ПРИВЕДЁННЫЙ ТЕКСТ:
◇ ◇ ◇ ◇

Замечания о практическом осуществлении опыта.
Правда, если учесть, что предполагаемая разница времен составляла 1/100 000 000 времени пути светового луча[51], а свой путь в приборе (несколько метров) он пробегает примерно за стомиллионную долю секунды, может быть, станет яснее, насколько «прост» был опыт Майкельсона.

Максвелл считал практическое осуществление своей идеи абсолютно безнадежным делом, и это совершенно понятно. Ведь необходимая относительная точность измерения (10–8) означает, например, что интервал в несколько тысяч лет надо замерить с точностью до одной секунды.

Или другое сравнение.

Разница времен, которую взялся уловить Майкельсон, по порядку меньше времени, необходимого электрону, чтобы сделать один оборот вокруг ядра.

Трудно даже представить все невероятные препятствия, стоявшие на пути Майкельсона.

Может быть, достаточно указать только одно «симпатичное» обстоятельство. База прибора имела длину примерно 1 метр. Для того чтобы замечать изменение времени движения луча света с точностью 10–8, надо быть убежденным, что длина пути светового луча остается неизменной, по крайней мере с точностью 10–9. Иначе время пути светового луча могло бы меняться просто из-за изменения длины базы. Точность же 10–9 означает, что расстояние в 1 метр может изменяться не больше чем на 10 ангстрем! Напомним, что 10 ангстрем — это линейный размер 3–4 атомов, поставленных рядом.

Следовательно, малейший толчок, ничтожное изменение температуры — и база изменилась бы на значительно большую величину. На прибор Майкельсона в буквальном смысле слова нельзя было дышать! Чтобы избежать сотрясений, Майкельсон работал в подвале на тумбе, врытой в землю. Каменная плита, на которой была смонтирована установка, была положена на круглую деревянную пластину, плавающую в сосуде, наполненном ртутью.

Сотрясение удалось ликвидировать. Но как измерить время пути светового луча? Любые попытки непосредственного измерения обрекали, конечно, опыт на полную неудачу. И Майкельсон применил очень изящный прием. Он использовал эффект интерференции.

…Если пучок света раздвоить, а потом снова свести два полулуча в одну точку, на экране будет наблюдаться определенное чередование интерференционных полос.



На рисунке показан тот способ разделения луча, который использовал Майкельсон. Слабо посеребренная пластина частично отражает и частично пропускает свет.

◇ ◇ ◇ ◇

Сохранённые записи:
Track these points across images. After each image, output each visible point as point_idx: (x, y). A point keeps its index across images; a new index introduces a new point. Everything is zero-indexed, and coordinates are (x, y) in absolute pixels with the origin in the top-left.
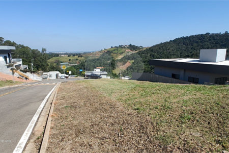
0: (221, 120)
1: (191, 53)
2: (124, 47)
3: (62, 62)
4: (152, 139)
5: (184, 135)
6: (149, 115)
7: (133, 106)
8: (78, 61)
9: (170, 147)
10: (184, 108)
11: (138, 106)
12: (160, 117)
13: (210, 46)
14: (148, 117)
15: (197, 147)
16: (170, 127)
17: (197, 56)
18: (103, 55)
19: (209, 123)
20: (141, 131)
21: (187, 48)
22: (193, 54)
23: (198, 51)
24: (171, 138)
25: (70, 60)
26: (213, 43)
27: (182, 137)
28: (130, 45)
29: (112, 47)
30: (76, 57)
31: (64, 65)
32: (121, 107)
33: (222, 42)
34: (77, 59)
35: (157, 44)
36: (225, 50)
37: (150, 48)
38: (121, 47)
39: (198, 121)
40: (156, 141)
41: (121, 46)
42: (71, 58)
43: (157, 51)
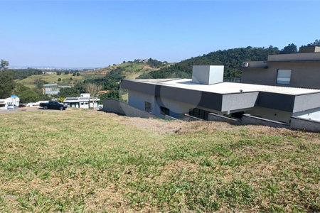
2: (142, 63)
3: (47, 83)
8: (72, 82)
18: (111, 73)
25: (60, 80)
28: (151, 59)
29: (124, 62)
30: (70, 75)
31: (49, 87)
34: (71, 79)
35: (187, 59)
37: (176, 64)
38: (137, 62)
41: (138, 60)
42: (62, 77)
43: (186, 69)
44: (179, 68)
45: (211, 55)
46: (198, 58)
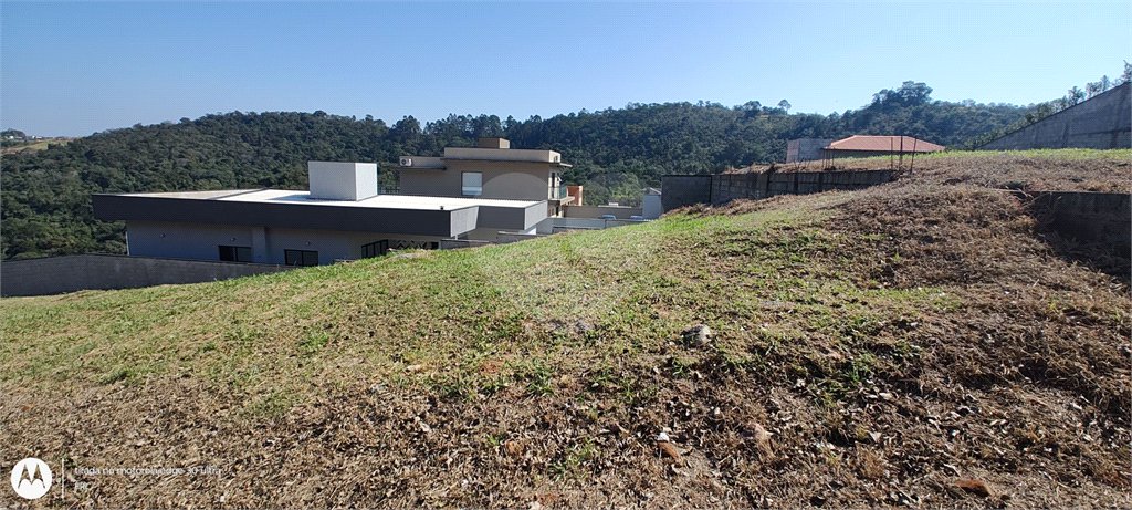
0: (394, 320)
1: (275, 171)
4: (230, 425)
5: (322, 375)
6: (186, 376)
7: (91, 376)
9: (294, 413)
10: (303, 322)
11: (119, 368)
12: (234, 366)
13: (333, 154)
14: (185, 382)
15: (357, 383)
16: (276, 377)
17: (299, 182)
19: (372, 334)
20: (175, 427)
21: (259, 153)
22: (284, 177)
23: (299, 167)
26: (340, 146)
27: (320, 380)
33: (361, 143)
36: (374, 166)
39: (347, 338)
40: (245, 422)
43: (122, 159)
44: (90, 155)
45: (208, 124)
46: (162, 130)
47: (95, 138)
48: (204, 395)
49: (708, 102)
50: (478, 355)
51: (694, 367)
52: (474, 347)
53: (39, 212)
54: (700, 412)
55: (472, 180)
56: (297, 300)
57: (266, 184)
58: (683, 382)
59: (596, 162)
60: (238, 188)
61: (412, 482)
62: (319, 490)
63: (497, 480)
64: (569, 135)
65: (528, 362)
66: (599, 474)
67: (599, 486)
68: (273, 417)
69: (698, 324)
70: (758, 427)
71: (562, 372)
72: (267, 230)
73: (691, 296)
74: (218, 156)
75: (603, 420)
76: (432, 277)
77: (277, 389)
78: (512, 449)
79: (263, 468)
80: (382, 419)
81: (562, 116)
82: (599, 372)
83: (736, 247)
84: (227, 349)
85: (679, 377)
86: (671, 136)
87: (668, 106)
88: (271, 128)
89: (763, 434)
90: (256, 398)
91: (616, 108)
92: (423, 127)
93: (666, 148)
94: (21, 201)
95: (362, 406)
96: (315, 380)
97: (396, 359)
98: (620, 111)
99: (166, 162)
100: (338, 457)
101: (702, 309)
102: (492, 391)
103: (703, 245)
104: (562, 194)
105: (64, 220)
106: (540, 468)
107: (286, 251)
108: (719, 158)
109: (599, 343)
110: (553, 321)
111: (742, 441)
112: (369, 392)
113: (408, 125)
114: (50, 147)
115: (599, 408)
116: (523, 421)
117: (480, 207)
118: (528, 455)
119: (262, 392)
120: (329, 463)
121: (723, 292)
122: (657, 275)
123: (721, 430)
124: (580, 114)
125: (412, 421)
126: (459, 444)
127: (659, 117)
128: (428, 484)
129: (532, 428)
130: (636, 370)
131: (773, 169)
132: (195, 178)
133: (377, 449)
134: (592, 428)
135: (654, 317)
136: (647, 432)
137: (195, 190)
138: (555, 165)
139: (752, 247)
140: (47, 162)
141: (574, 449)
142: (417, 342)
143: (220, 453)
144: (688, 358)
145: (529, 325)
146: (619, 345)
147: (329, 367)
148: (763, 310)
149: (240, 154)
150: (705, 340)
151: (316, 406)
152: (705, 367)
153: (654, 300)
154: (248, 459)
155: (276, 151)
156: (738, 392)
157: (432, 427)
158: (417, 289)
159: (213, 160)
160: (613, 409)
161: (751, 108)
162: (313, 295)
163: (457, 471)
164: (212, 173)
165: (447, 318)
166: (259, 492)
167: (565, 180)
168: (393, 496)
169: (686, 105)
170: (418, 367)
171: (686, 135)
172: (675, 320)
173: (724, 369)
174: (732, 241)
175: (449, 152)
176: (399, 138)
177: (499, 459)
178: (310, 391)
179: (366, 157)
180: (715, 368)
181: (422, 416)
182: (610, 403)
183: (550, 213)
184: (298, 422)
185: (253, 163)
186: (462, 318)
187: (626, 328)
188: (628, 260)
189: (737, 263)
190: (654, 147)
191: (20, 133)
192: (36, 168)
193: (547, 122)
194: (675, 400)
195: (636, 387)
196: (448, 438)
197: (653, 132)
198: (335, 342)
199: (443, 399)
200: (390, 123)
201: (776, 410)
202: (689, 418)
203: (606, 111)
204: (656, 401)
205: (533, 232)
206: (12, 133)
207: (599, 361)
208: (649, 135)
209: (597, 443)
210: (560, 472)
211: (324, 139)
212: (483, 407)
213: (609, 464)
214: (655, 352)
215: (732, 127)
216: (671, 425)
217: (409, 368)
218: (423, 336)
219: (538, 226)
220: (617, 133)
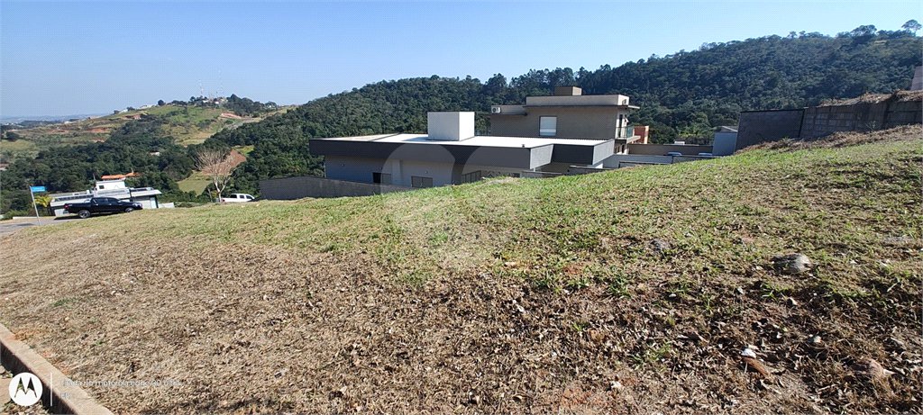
1: (405, 121)
2: (213, 104)
4: (390, 287)
5: (445, 262)
6: (364, 253)
7: (316, 246)
9: (429, 285)
10: (429, 225)
11: (329, 244)
12: (390, 250)
13: (443, 107)
14: (363, 256)
15: (469, 270)
18: (126, 130)
19: (477, 237)
20: (360, 283)
21: (396, 109)
22: (411, 125)
23: (421, 118)
24: (424, 273)
27: (444, 265)
28: (233, 96)
29: (161, 103)
32: (283, 256)
33: (463, 98)
35: (319, 97)
36: (472, 114)
37: (299, 109)
38: (198, 102)
39: (460, 238)
40: (399, 286)
41: (200, 99)
43: (322, 117)
44: (306, 115)
45: (367, 91)
46: (343, 96)
47: (309, 104)
48: (374, 265)
49: (802, 33)
50: (561, 259)
51: (788, 293)
52: (557, 253)
53: (283, 151)
54: (795, 337)
55: (548, 124)
56: (425, 209)
57: (400, 131)
58: (773, 305)
59: (663, 104)
60: (383, 133)
61: (513, 346)
62: (448, 339)
63: (581, 358)
64: (637, 80)
65: (606, 269)
66: (678, 372)
67: (679, 381)
68: (415, 285)
69: (792, 252)
70: (874, 363)
71: (638, 281)
72: (401, 162)
73: (781, 225)
74: (372, 112)
75: (681, 327)
76: (520, 197)
77: (417, 268)
78: (594, 337)
79: (412, 317)
80: (488, 298)
81: (631, 63)
82: (677, 285)
83: (843, 178)
84: (385, 238)
85: (769, 300)
86: (751, 73)
87: (750, 42)
88: (404, 90)
89: (880, 372)
90: (405, 272)
91: (688, 50)
92: (508, 82)
93: (744, 85)
94: (274, 144)
95: (474, 286)
96: (441, 264)
97: (496, 256)
98: (693, 52)
99: (344, 118)
100: (459, 319)
101: (797, 239)
102: (575, 288)
103: (797, 177)
104: (629, 133)
105: (294, 156)
106: (621, 356)
107: (412, 177)
108: (813, 91)
109: (675, 259)
110: (628, 238)
111: (850, 374)
112: (478, 277)
113: (497, 81)
114: (288, 111)
115: (676, 315)
116: (603, 316)
117: (555, 145)
118: (608, 344)
119: (408, 268)
120: (453, 322)
121: (826, 224)
122: (739, 204)
123: (823, 358)
124: (649, 60)
125: (511, 302)
126: (548, 326)
127: (737, 55)
128: (525, 350)
129: (611, 323)
130: (718, 288)
131: (895, 98)
132: (359, 128)
133: (486, 318)
134: (669, 332)
135: (738, 242)
136: (731, 347)
137: (359, 135)
138: (624, 108)
139: (866, 179)
140: (287, 120)
141: (652, 346)
142: (511, 245)
143: (386, 303)
144: (781, 284)
145: (605, 240)
146: (697, 264)
147: (449, 257)
148: (883, 245)
149: (385, 110)
150: (802, 268)
151: (442, 282)
152: (802, 295)
153: (736, 227)
154: (403, 310)
155: (406, 107)
156: (846, 324)
157: (526, 309)
158: (509, 206)
159: (369, 115)
160: (692, 319)
161: (862, 33)
162: (435, 206)
163: (548, 344)
164: (370, 123)
165: (534, 229)
166: (410, 332)
167: (631, 121)
168: (499, 353)
169: (773, 39)
170: (513, 264)
171: (770, 70)
172: (764, 247)
173: (827, 299)
174: (839, 173)
175: (530, 100)
176: (490, 92)
177: (583, 342)
178: (438, 271)
179: (467, 108)
180: (816, 298)
181: (518, 300)
182: (687, 314)
183: (616, 150)
184: (432, 291)
185: (392, 116)
186: (546, 230)
187: (705, 249)
188: (704, 189)
189: (845, 196)
190: (729, 86)
191: (274, 104)
192: (282, 124)
193: (617, 70)
194: (763, 321)
195: (717, 303)
196: (540, 320)
197: (729, 71)
198: (452, 240)
199: (533, 289)
200: (484, 81)
201: (899, 350)
202: (781, 341)
203: (677, 54)
204: (740, 319)
205: (600, 167)
206: (270, 104)
207: (677, 276)
208: (725, 73)
209: (675, 346)
210: (639, 362)
211: (437, 97)
212: (568, 300)
213: (688, 365)
214: (739, 274)
215: (833, 57)
216: (758, 344)
217: (506, 263)
218: (516, 241)
219: (604, 162)
220: (688, 74)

◇ ◇ ◇ ◇

ВОПРОСЫ ПО МАТЕРИАЛУ:
1. Перечислите все вещества, из которых, судя по тексту об опыте Майкельсона, сделаны части установки или которыми они покрыты или заполнены.
2. Продолжите текст об опыте Майкельсона после последнего предложения.
Список никак не связан с текстом об опыте Майкельсона.

РЕШЁННЫЕ ЗАДАНИЯ:
1. Камень (плита), дерево (круглая пластина), ртуть (в сосуде), серебро (посеребрённая пластина).

2.
Колебания в обоих световых лучах строго когерентны (синхронны), и, попадая на экран, световые волны интерферируют. Если разность путей строго постоянна, интерференционная картина, видимая в окошечко интерферометра, неизменна, поскольку она полностью определяется разностью времен хода световых пучков. Стоит чуть-чуть изменить разность путей, как характер наблюдаемых интерференционных полос изменится. Чему равно это самое «чуть-чуть»? Оказывается, можно добиться почти невероятной относительной точности — 10–10!

Это и использовал Майкельсон. В приборе он разделил пучок света на два взаимно перпендикулярных луча, а затем свел их вместе. В окошечке интерферометра наблюдалась какая-то интерференционная картина, чередование интерференционных полос. Пока все внешние условия оставались неизменными, интерференционные полосы также не изменялись. Майкельсон добился, что они оставались неизменными по нескольку часов.

Более или менее точное описание опыта.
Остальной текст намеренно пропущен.